Exercise requirements
A word-for-word retyping of the listing below is required, with the pictures dropped.

++++ Data excerpts

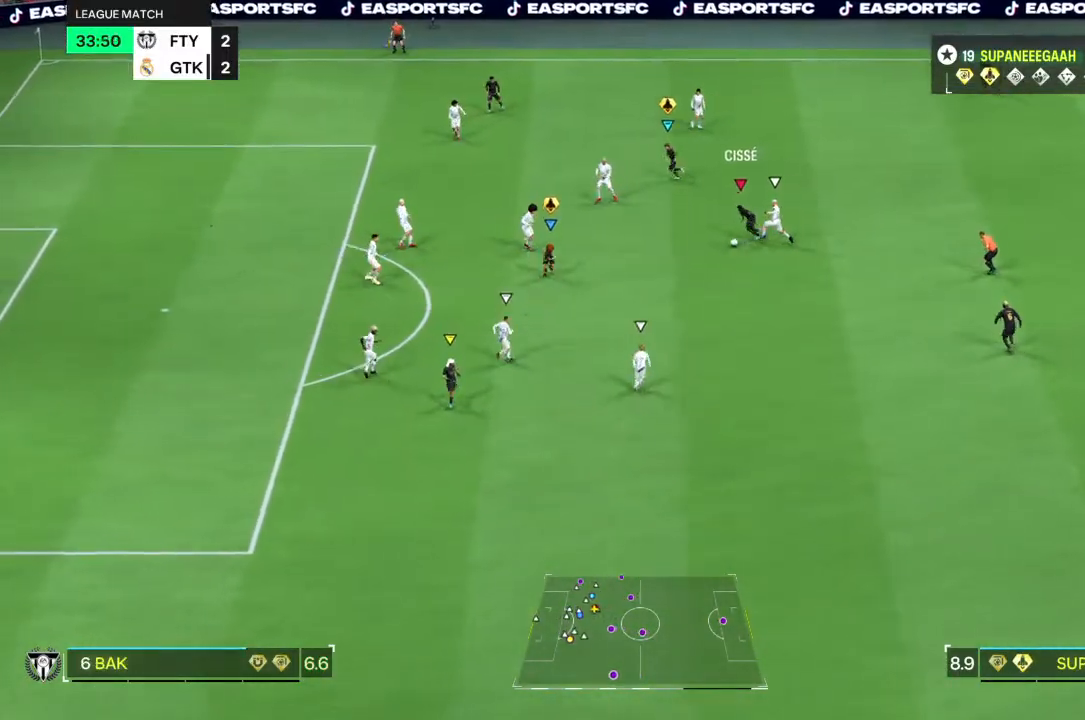
{"buttons": [], "left_stick": "down-left", "right_stick": "center", "events": [[33, "left_stick", "down-left"]]}
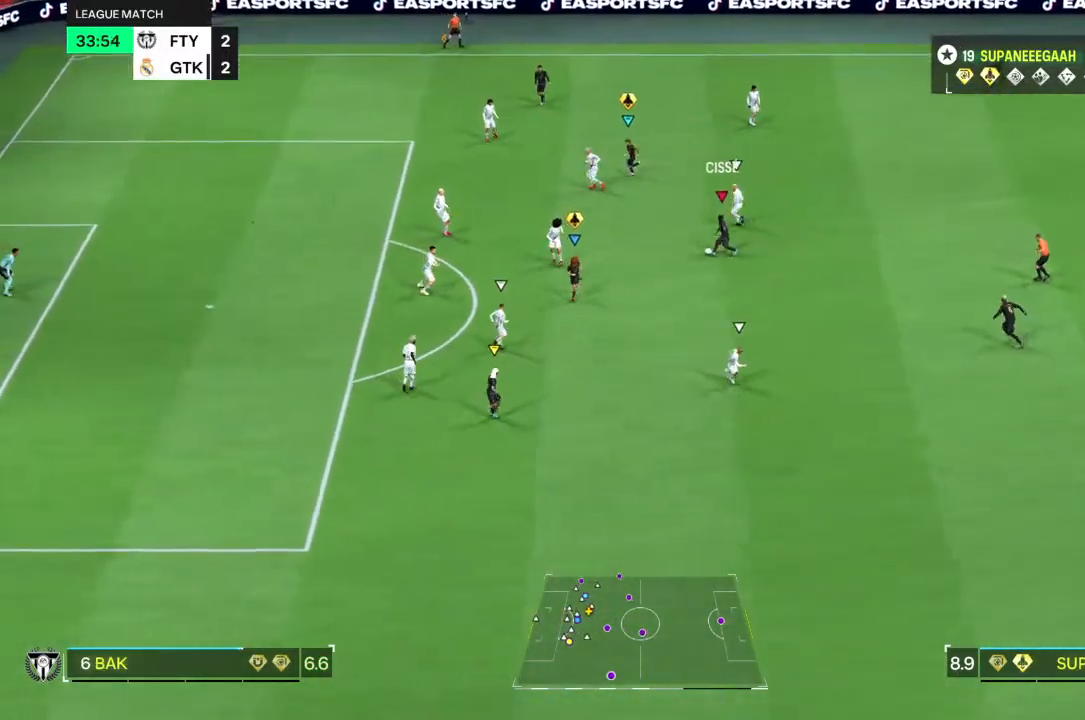
{"buttons": [], "left_stick": "down-left", "right_stick": "center", "events": []}
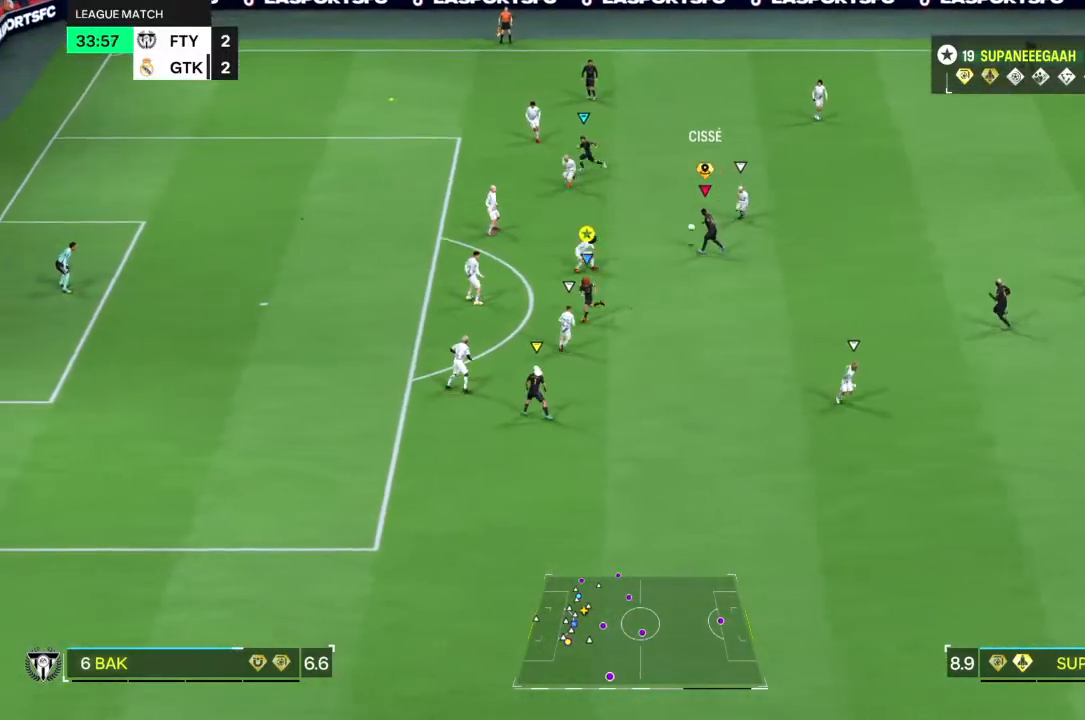
{"buttons": [], "left_stick": "left", "right_stick": "center", "events": [[400, "left_stick", "left"]]}
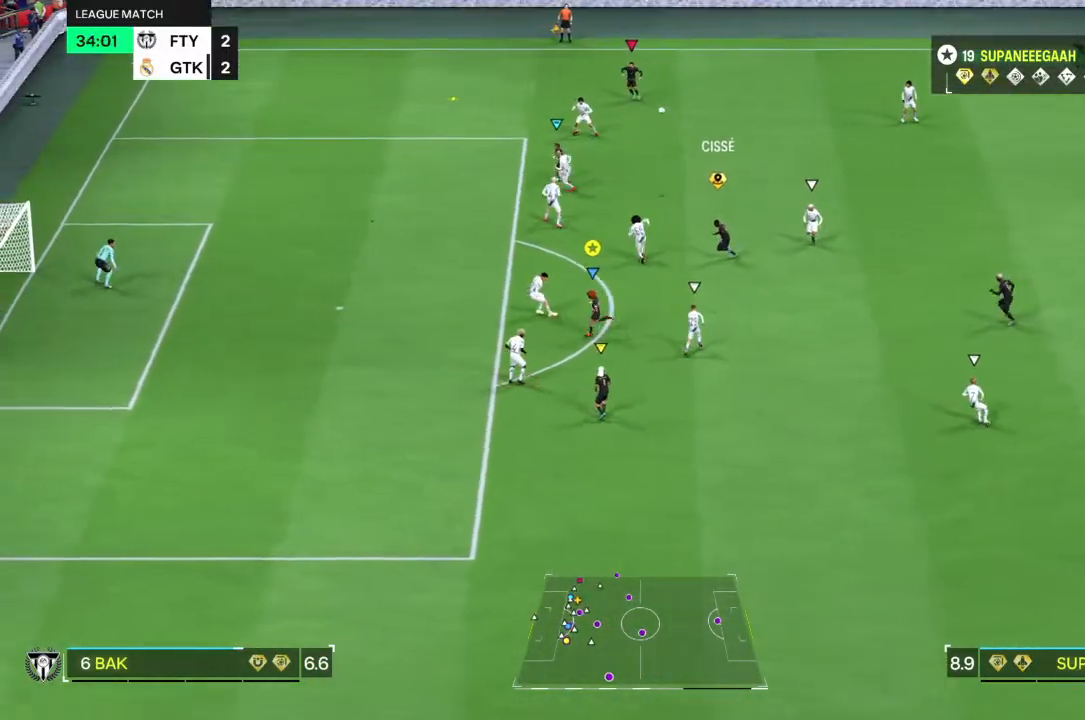
{"buttons": ["L2", "R2"], "left_stick": "up-right", "right_stick": "center", "events": [[67, "left_stick", "up-left"], [200, "L2", "down"], [233, "left_stick", "up"], [267, "R2", "down"], [400, "left_stick", "up-right"]]}
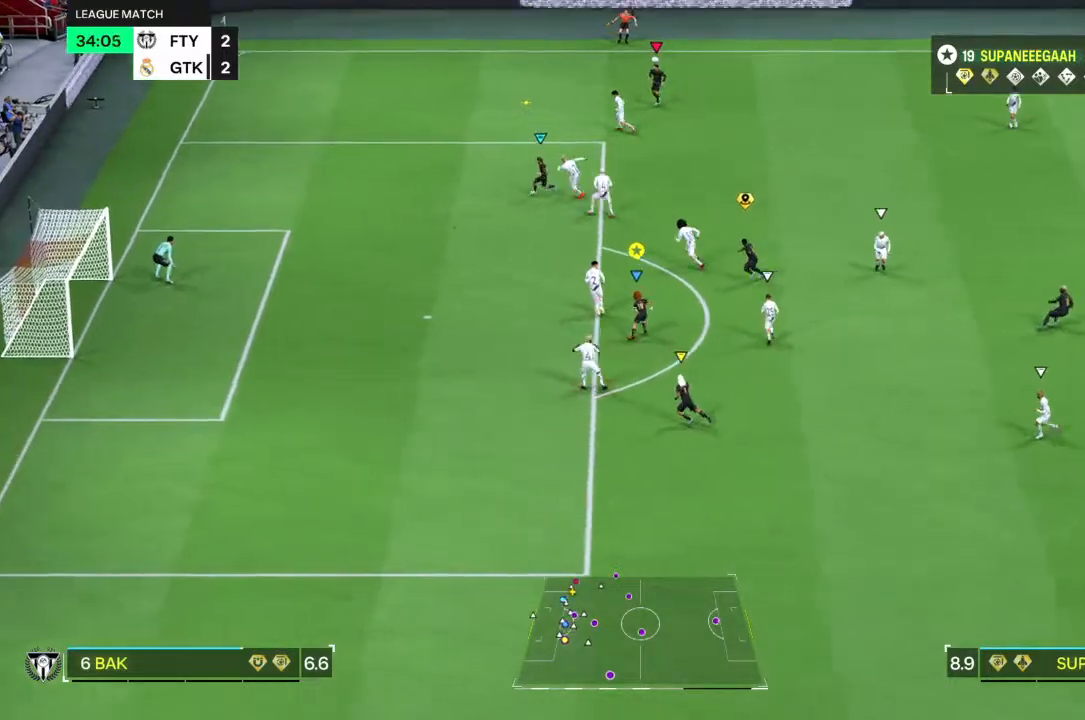
{"buttons": ["R2"], "left_stick": "up-right", "right_stick": "center", "events": [[167, "L2", "up"]]}
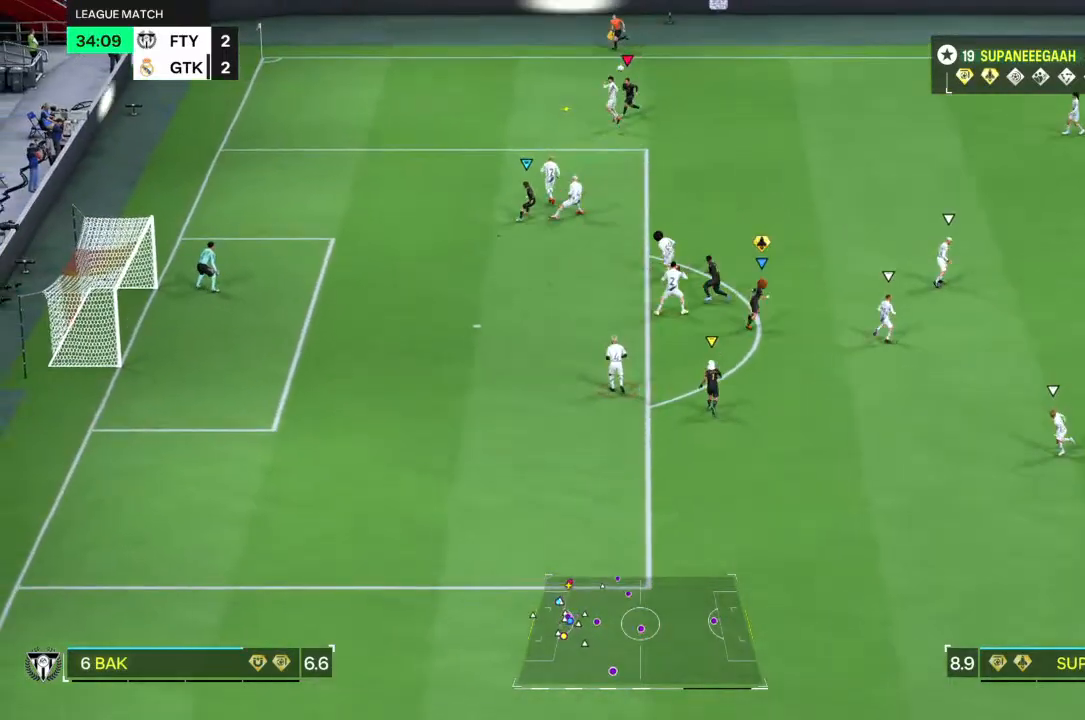
{"buttons": ["R2"], "left_stick": "up-right", "right_stick": "center", "events": []}
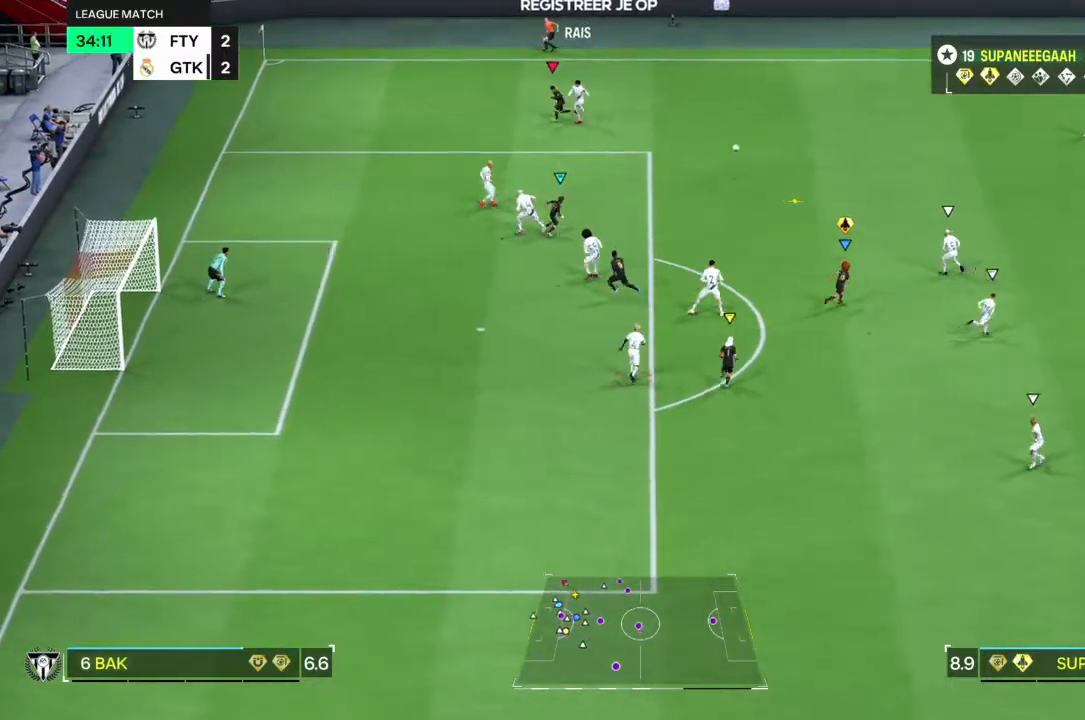
{"buttons": ["R2"], "left_stick": "up-right", "right_stick": "center", "events": []}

++++++++

Answer space
{"buttons": [], "left_stick": "down-left", "right_stick": "center", "events": [[33, "left_stick", "down-left"]]}
{"buttons": [], "left_stick": "down-left", "right_stick": "center", "events": []}
{"buttons": [], "left_stick": "left", "right_stick": "center", "events": [[400, "left_stick", "left"]]}
{"buttons": ["L2", "R2"], "left_stick": "up-right", "right_stick": "center", "events": [[67, "left_stick", "up-left"], [200, "L2", "down"], [233, "left_stick", "up"], [267, "R2", "down"], [400, "left_stick", "up-right"]]}
{"buttons": ["R2"], "left_stick": "up-right", "right_stick": "center", "events": [[167, "L2", "up"]]}
{"buttons": ["R2"], "left_stick": "up-right", "right_stick": "center", "events": []}
{"buttons": ["R2"], "left_stick": "up-right", "right_stick": "center", "events": []}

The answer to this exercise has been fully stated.